WORK ITEM:
Set down, word for word, the part of the note on K-means and PCA starting with "Note of Unsupervised" and going on through "has been assigned.".

(Beginning of PROVIDED TEXT)

Posted on July 10, 2017

Note of Unsupervised Learning: K-Means and PCA

Ryan J. Kung ryankung(at)ieee.org

I K-means

1.1 optimization object

\(c^{(i)}=\)index of cluster \(i\ |\ i\in[1,k],i\in\mathbb{R}\), to which examle \(x^{(i)}\) is currently assigned

\(\mu_k\)= cluster centroid \(k\ (\mu_k\in\mathbb{R}^n)\)

\(\mu_{c^{(i)}}\) = cluster centroid of cluster to which example \(x^{(i)}\) has been assigned.

Optimization Objetive (distorting function):

\[\begin{align*} J(c^{i},...,c^{(m)}, \mu_1,...,\mu_k)=\frac{1}{m}\sum_{i=1}^m||x^{(i)}-\mu_{c^{(i)}}||^2 \end{align*}\]

Goal:

\[\begin{align*} \underset{(c^{i},...,c^{(m)},\\ \mu_1,...,\mu_k)}{min}J(c^{i},...,c^{(m)}, \mu_1,...,\mu_k)=\frac{1}{m}\sum_{i=1}^m||x^{(i)}-\mu_{c^{(i)}}||^2 \end{align*}\]

K-means algorithm:

Randomly initalize \(K\) cluster centroids \(\mu_!, \mu_2, ..,\mu_k \in \mathbb{R}^n\).

(End of PROVIDED TEXT)
(Beginning of SUPPLIED INFORMATION)

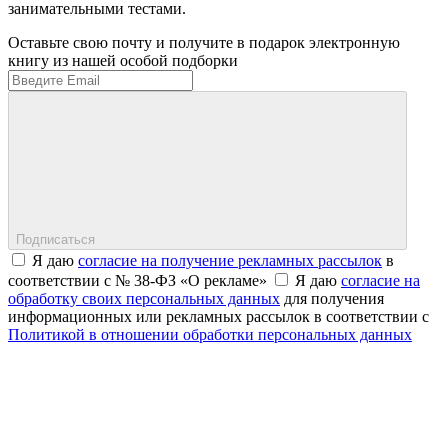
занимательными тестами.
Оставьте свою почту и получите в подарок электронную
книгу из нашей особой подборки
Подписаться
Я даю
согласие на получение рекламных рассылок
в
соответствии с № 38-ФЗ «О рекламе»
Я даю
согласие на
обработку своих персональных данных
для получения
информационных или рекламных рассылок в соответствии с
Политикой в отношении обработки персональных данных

(End of SUPPLIED INFORMATION)
(Beginning of SUPPLIED INFORMATION)

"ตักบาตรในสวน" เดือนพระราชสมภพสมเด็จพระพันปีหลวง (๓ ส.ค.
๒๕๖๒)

(End of SUPPLIED INFORMATION)

OUTPUT BELOW:
Note of Unsupervised Learning: K-Means and PCA

Ryan J. Kung ryankung(at)ieee.org

I K-means

1.1 optimization object

\(c^{(i)}=\)index of cluster \(i\ |\ i\in[1,k],i\in\mathbb{R}\), to which examle \(x^{(i)}\) is currently assigned

\(\mu_k\)= cluster centroid \(k\ (\mu_k\in\mathbb{R}^n)\)

\(\mu_{c^{(i)}}\) = cluster centroid of cluster to which example \(x^{(i)}\) has been assigned.